**Dataset content**
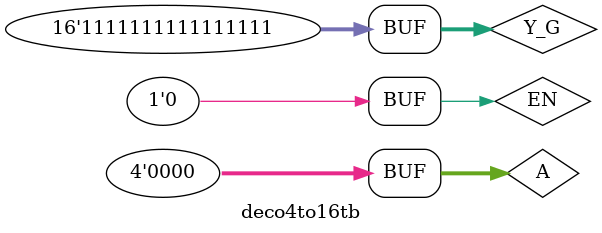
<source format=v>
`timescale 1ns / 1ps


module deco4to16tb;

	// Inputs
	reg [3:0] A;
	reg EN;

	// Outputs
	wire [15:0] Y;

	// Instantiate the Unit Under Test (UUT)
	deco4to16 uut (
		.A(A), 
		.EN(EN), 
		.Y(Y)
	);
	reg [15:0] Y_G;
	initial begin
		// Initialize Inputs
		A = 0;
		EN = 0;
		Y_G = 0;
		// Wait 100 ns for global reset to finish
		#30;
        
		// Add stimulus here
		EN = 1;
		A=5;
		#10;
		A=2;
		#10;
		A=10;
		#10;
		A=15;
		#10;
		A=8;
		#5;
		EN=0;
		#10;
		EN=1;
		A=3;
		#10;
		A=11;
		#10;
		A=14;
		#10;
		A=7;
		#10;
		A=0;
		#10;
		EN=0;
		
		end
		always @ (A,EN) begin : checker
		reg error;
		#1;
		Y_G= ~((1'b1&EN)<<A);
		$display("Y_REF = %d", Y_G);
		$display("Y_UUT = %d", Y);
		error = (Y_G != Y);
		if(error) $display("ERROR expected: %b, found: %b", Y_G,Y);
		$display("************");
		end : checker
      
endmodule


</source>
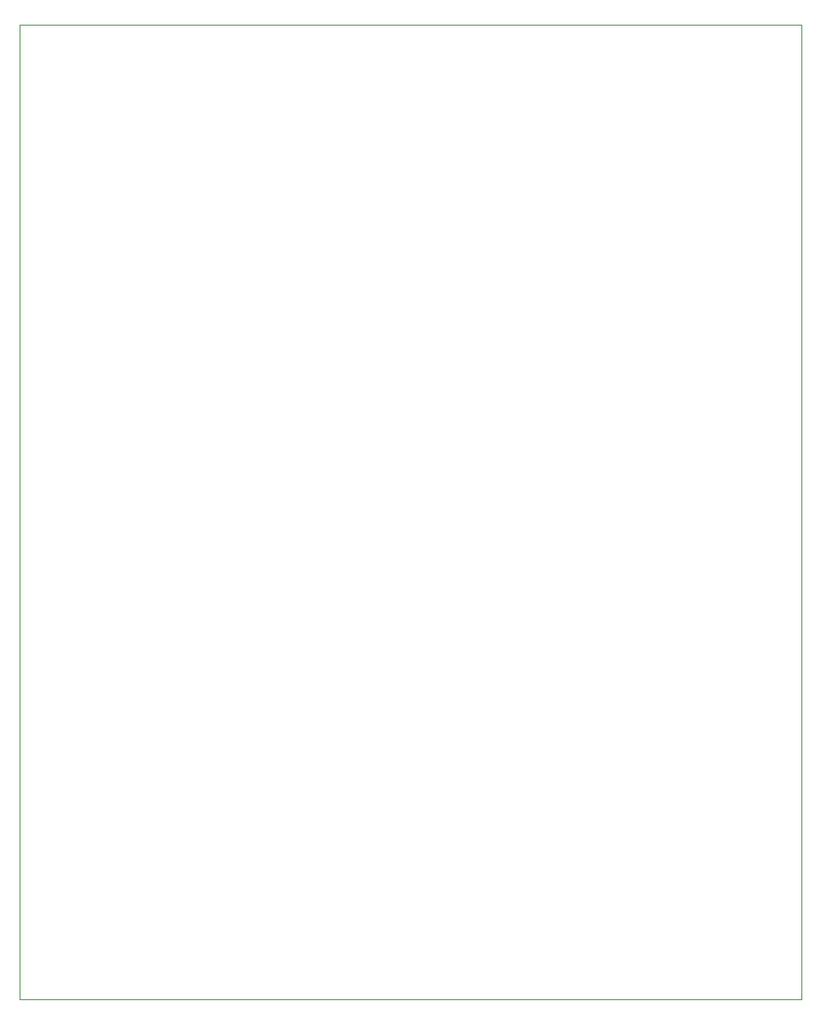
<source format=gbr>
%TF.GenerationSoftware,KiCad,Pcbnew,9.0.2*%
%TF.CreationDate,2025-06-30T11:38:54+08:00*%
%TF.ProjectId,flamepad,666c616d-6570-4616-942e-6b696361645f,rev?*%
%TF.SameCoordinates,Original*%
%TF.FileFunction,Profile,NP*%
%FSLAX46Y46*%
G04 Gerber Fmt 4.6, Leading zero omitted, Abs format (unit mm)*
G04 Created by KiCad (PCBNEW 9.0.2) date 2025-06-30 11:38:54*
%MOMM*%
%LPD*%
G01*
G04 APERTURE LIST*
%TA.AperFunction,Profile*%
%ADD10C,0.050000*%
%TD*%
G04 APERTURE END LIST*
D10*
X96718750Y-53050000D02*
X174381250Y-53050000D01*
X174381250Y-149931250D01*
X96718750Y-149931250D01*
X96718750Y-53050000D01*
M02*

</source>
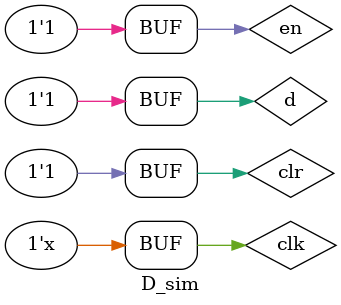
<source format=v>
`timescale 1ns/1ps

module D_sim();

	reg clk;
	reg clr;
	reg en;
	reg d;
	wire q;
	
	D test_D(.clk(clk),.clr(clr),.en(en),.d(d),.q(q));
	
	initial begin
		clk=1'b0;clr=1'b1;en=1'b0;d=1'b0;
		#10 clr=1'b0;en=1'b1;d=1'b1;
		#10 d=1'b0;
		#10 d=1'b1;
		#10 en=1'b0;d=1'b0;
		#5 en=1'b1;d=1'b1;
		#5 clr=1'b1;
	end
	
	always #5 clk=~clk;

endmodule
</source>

**Job item**
Read the listing above, then copy every line that includes the string "begin".

**Response to the task**
	initial begin
		always @ (A,EN) begin : checker
	initial begin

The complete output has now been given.